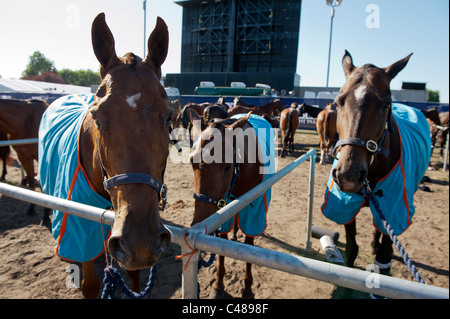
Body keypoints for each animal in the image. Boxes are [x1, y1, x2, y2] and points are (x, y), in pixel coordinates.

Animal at [38, 13, 171, 300]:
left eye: (169, 117)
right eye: (97, 118)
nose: (141, 240)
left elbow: (134, 277)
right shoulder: (78, 228)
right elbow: (89, 284)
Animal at [187, 111, 272, 298]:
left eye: (227, 165)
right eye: (191, 161)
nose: (201, 220)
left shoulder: (253, 215)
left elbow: (250, 247)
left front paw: (247, 287)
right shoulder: (222, 216)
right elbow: (221, 246)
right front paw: (218, 284)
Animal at [326, 51, 428, 278]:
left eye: (386, 104)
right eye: (338, 102)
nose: (349, 175)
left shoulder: (395, 206)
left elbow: (384, 254)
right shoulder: (346, 205)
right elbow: (352, 248)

**Activity**
Pictures stay out. Write out everything else in the material exactly.

**Written answer**
Body keypoints for each animal in the image. Boxes are [x1, y1, x2, y2] and points are (x, y), in pixel coordinates.

Animal at [38, 13, 171, 300]:
left eye: (169, 117)
right eye: (97, 118)
nose: (141, 240)
left elbow: (134, 277)
right shoulder: (78, 228)
right elbow: (89, 284)
Animal at [187, 111, 272, 298]:
left eye: (227, 165)
right eye: (191, 161)
nose: (201, 220)
left shoulder: (253, 215)
left elbow: (250, 247)
left front paw: (247, 287)
right shoulder: (222, 216)
right elbow: (221, 246)
right front paw: (218, 284)
Animal at [326, 51, 428, 278]:
left eye: (386, 104)
right eye: (338, 102)
nose: (349, 175)
left shoulder: (395, 206)
left elbow: (384, 254)
right shoulder: (346, 205)
right elbow: (352, 248)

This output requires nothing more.